Start of Extract

Know this right now about Hadoop

From core elements like HDFS and YARN to ancillary tools like Zookeeper, Flume, and Sqoop, here's your cheat sheet and cartography of the ever expanding Hadoop ecosystem.

I write a lot about Hadoop, for the obvious reason that it's the biggest thing going on right now. Last year everyone was talking about it -- and this year everyone is rolling it out.

Some are still in the installation and deployment phase. Some are in the early implementation phases. Some have already used it to tackle real and previously intractable business problems. But trust me, Hadoop is the hottest ticket in town.

Hadoop and the techniques surrounding it are a bit complicated. The complexity doesn't come from mathematics or even computing theories -- much of it is the nature of the beast. There are so many technologies and components to choose from, often with overlapping capabilities, that it's hard to decide what to use to solve which problems.

If you try and learn the entire Hadoop ecosystem at once, you'll find yourself on a fool's errand. Instead, focus on the foundation, then develop a passing familiarity with the solutions for common problems -- and get a sense of what you need.

Core/foundational elements (this you must know)

Hadoop's underpinning is HDFS, a big distributed file system. Think of it as RAID plus CIFS or NFS over the Internet: Instead of striping to disks, it stripes over multiple servers. It offers redundant, reliable, cheap storage. While Hadoop may be most famous for implementing the MapReduce algorithm, HDFS is really the Hadoop ecosystem's foundation. Yet it is a replaceable base, because there are alternative distributed file systems available.

YARN (Yet Another Resource Negotiator), which sits on top of HDFS, is a bit hard to describe because like Hadoop it isn't all one thing. At its base YARN is a cluster manager for Hadoop. Also, MapReduce is built on top of it. Yet part of the motivation for YARN is that the Hadoop ecosystem expands beyond algorithms and technologies based on MapReduce. YARN is based on these concepts:

  • MapReduce: You've heard of this. In the case of Hadoop it is both an algorithm and an API. Abstractly, the algorithm depends on the distribution of data (HDFS) and processing (YARN) and works like this. MapReduce is also a Java API provided by Hadoop that allows you to create jobs to be processed using the MapReduce algorithm.

    Here's an example of how the MapReduce algorithm works: A client named Jim calls and he's in construction. You don't remember who he is, but he knows you. Let's say it's 1955, and instead of a computer you have a giant Rolodex (notecards on a spindle) of all of your contacts organized by last name. Jim is going to get wise and realize you don't know who he is before you find a notecard "James Smith, Contractor, Steel Building Construction." If, instead, you have 10 duplicate Rolodexes and possibly half of them have A-M and the other have O-Z and there are at least 11 people in the office, you could ask your office manager (writing frantically on a pad) to find all cards with "James, Jim, or Jimmy that have 'construction' or 'contractor.'"

End of Extract
Start of Information supplied

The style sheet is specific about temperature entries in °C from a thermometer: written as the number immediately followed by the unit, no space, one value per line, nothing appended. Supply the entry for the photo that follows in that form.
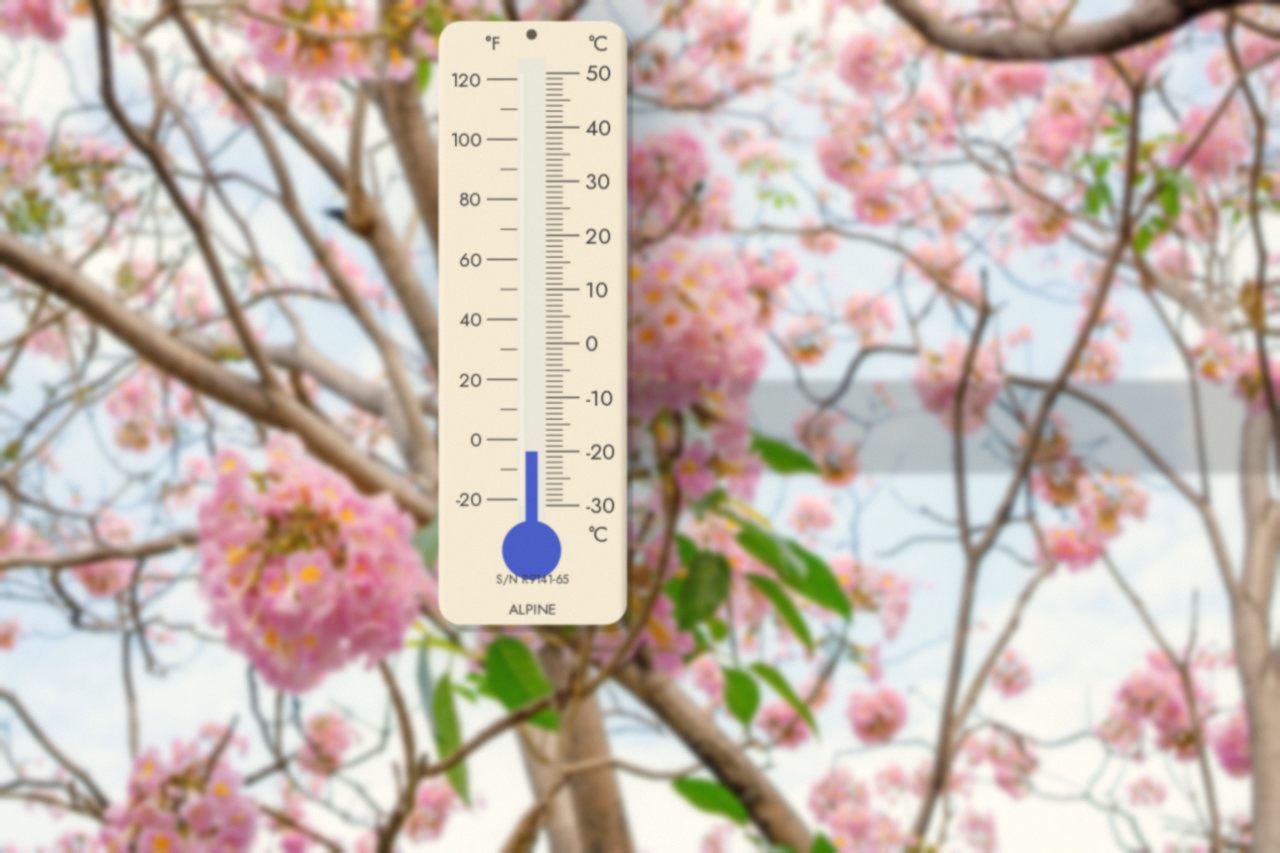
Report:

End of Information supplied
Start of Information supplied

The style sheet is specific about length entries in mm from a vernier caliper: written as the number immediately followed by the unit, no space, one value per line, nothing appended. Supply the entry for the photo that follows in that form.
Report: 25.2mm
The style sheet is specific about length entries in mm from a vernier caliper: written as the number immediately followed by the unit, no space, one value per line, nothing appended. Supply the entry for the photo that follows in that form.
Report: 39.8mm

End of Information supplied

_Work task 1_
Repeat word for word everything in the Hadoop article from "Hadoop and the" down to "elements (this you must know)".
_Work task 2_
Pick up the Hadoop article after its final sentence and carry it forward.

_Written response 1_
Hadoop and the techniques surrounding it are a bit complicated. The complexity doesn't come from mathematics or even computing theories -- much of it is the nature of the beast. There are so many technologies and components to choose from, often with overlapping capabilities, that it's hard to decide what to use to solve which problems.

If you try and learn the entire Hadoop ecosystem at once, you'll find yourself on a fool's errand. Instead, focus on the foundation, then develop a passing familiarity with the solutions for common problems -- and get a sense of what you need.

Core/foundational elements (this you must know)

_Written response 2_
    Your office manager could ask 10 people in the office to start grabbing cards in their rolodex. The Office manager might also divvy up the job and ask one person to only bother with A-B, and so on. The office manager has "mapped" the job to the nodes. Now the nodes find the cards (the result) and send them to the office manager who combines the cards onto one sheet of paper and "reduces" them into the final answer (in our case possibly throwing out duplicates or providing a count). With any luck we get one card, and worst case you have a new request based on what you "cold read" from the client on the phone.
  • (Global) Resource Manager: Negotiates resources among the various applications requesting them. Its underlying scheduler is pluggable and can prioritize different guarantees such as SLA, fairness, and capacity constraints.
  • Node Managers: Node Managers are per-machine slaves that monitor and report resource utilization (CPU, memory, disk, network) back to the Resource Manager.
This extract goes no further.